In April, a three-judge Second Circuit panel denied a request from Manhattan U.S. Attorney Prett Bharara to reconsider its earlier ruling that dramatically narrowed the definition of insider trading.

That decision freed Anthony Chiasson, who co-founded the hedge fund Level Global Investors, and Todd Newman, an ex-portfolio manager of Diamondback Capital Management, who were convicted two years ago of committing securities fraud.

Currently, there is no federal law that specifically defines insider trading. In the absence of such a definition, courts and regulators have enjoyed a wide latitude in defining it for themselves, the result being a sometimes confusing morass of regulations and court rulings.
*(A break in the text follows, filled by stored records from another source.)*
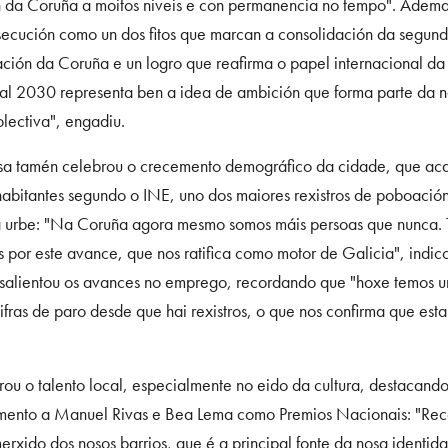
n da Coruña a moitos niveis e con permanencia no tempo". Ademai
secución como un dos fitos que marcan a consolidación da segun
ción da Coruña e un logro que reafirma o papel internacional da
l 2030 representa ben a idea de ambición que forma parte da 
lectiva", engadiu.
sa tamén celebrou o crecemento demográfico da cidade, que ac
abitantes segundo o INE, uno dos maiores rexistros de poboació
da urbe: "Na Coruña agora mesmo somos máis persoas que nunca.
os por este avance, que nos ratifica como motor de Galicia", indic
salientou os avances no emprego, recordando que "hoxe temos u
fras de paro desde que hai rexistros, o que nos confirma que est
ou o talento local, especialmente no eido da cultura, destacando
ento a Manuel Rivas e Bea Lema como Premios Nacionais: "Re
erxido dos nosos barrios, que é a principal fonte da nosa identid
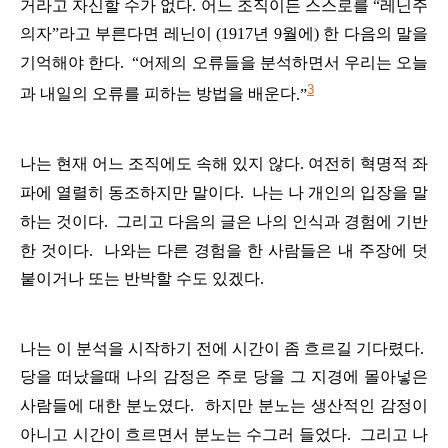
거라고
자신할
수가
없다
.
어느
조직이든
스스로를
“
레닌주
의자
”
라고
부른다면
레닌이
(1917
년
9
월에
)
한
다음의
말을
기억해야
한다
.
“
어제의
오류들을
분석하면서
우리는
오늘
3
과
내일의
오류를
피하는
방법을
배운다
.”
나는
현재
어느
조직에도
속해
있지
않다
.
여전히
혁명적
좌
파에
열렬히
동조하지만
말이다
.
나는
나
개인의
입장을
말
하는
것이다
.
그리고
다음의
글은
나의
인식과
경험에
기반
한
것이다
.
나와는
다른
경험을
한
사람들은
내
주장에
덧
붙이거나
또는
반박할
수도
있겠다
.
나는
이
분석을
시작하기
전에
시간이
좀
흐르길
기다렸다
.
당을
떠났을때
나의
감정은
주로
당을
그
지경에
몰아넣은
사람들에
대한
분노였다
.
하지만
분노는
생산적인
감정이
아니고
시간이
흐르면서
분노는
수그러
들었다
.
그리고
나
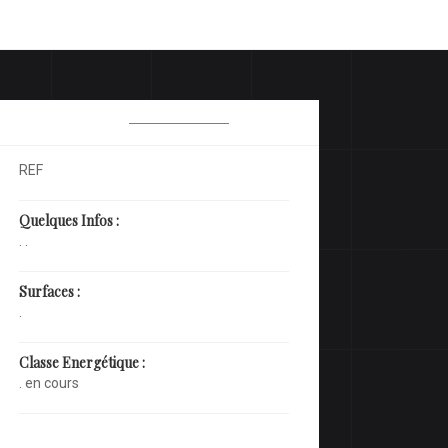
REF
Quelques Infos :
. .
Surfaces :
.
Classe Energétique :
. en cours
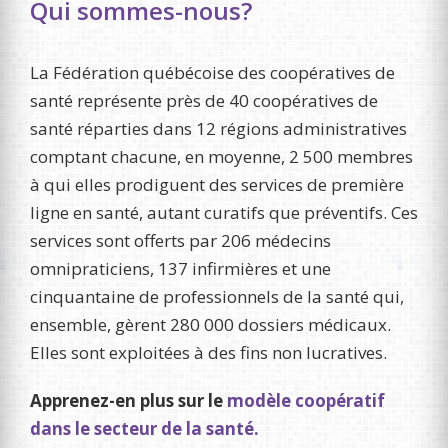
Qui sommes-nous?
La Fédération québécoise des coopératives de
santé représente près de 40 coopératives de
santé réparties dans 12 régions administratives
comptant chacune, en moyenne, 2 500 membres
à qui elles prodiguent des services de première
ligne en santé, autant curatifs que préventifs. Ces
services sont offerts par 206 médecins
omnipraticiens, 137 infirmières et une
cinquantaine de professionnels de la santé qui,
ensemble, gèrent 280 000 dossiers médicaux.
Elles sont exploitées à des fins non lucratives.
Apprenez-en plus sur le
modèle coopératif
dans le secteur de la santé.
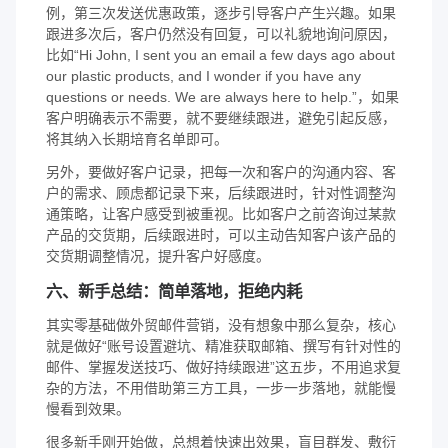
例，第三次发送优惠政策，逐步引导客户产生兴趣。如果
跟进多次后，客户仍然没有回复，可以礼貌地询问原因，
比如“Hi John, I sent you an email a few days ago about
our plastic products, and I wonder if you have any
questions or needs. We are always here to help.”，如果
客户明确表示不需要，就不要继续跟进，避免引起反感，
将其纳入长期培育名单即可。
另外，要做好客户记录，把每一次和客户的沟通内容、客
户的需求、顾虑都记录下来，后续跟进时，针对性调整沟
通策略，让客户感受到被重视。比如客户之前咨询过某款
产品的交货期，后续跟进时，可以主动告知客户该产品的
交货期调整情况，提升客户好感度。
六、新手总结：简单落地，拒绝内耗
其实零基础做外贸邮件营销，没有想象中那么复杂，核心
就是做好“账号设置避坑、精准获取邮箱、撰写有针对性的
邮件、掌握发送技巧、做好持续跟进”这五步，不用追求复
杂的方法，不用借助第三方工具，一步一步落地，就能慢
慢看到效果。
很多新手刚开始做，总想着快速出效果，盲目群发、敷衍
In dismissing the insider trading charges against Chiasson and Newman last December, the Second Circuit ruled the men needed to know that insiders at technology companies were improperly leaking confidential information to them to gain some personal benefit from their knowledge.

Solicitor General Donald Verrilli asked the Supreme Court to review the case Thursday.

"In an unprecedented ruling, the court of appeals broke with this Court's decision in Dirks v. SEC. The court reinterpreted this Court's holding that an insider personally benefits when he 'makes a gift of confidential information to a trading relative or friend,' to require 'proof of a meaningfully close personal relationship that generates an exchange that is objective, consequential, and represents at least a potential gain of a pecuniary or similarly valuable nature,'" Verrilli said. "That holding cannot be reconciled with Dirks, which did not require an 'exchange' to find liability for a gift of inside information and did not impose amorphous standards for the relationships that can support liability."

The Solicitor General asserts that the Second Circuit's decision creates a conflict with the Ninth and Seventh Circuits, which will result in the uneven application of securities laws across jurisdictions unless the Supreme Court decides the matter.

The Second Circuit's holding not only hurts investors, but undermines the activities of market analysts who play by the rules and work hard to conduct a thorough analysis of a company's stock, Verrilli argued.

"If certain analysts sidestep that labor by siphoning secret information from insiders in breach of their duties, thereby arriving at 'predictions' of corporate performance that no model can equal, then other analysts will be discouraged from doing the work that is necessary for the markets to function effectively," Bharara said.

At a six-week trial, prosecutors portrayed Chiasson and Newman as "part of a criminal club of portfolio managers and analysts" who netted $68 million and $4 million, respectively, on inside tips about Dell and Nvidia Corp.

In 2013, Chiasson received a 6 1/2-year sentence for his activities, and Newman received a 4 1/2-year sentence.

In reversing their convictions, the Second Circuit found that the men were "several steps removed from the corporate insiders and there was no evidence that either was aware of the source of the inside information."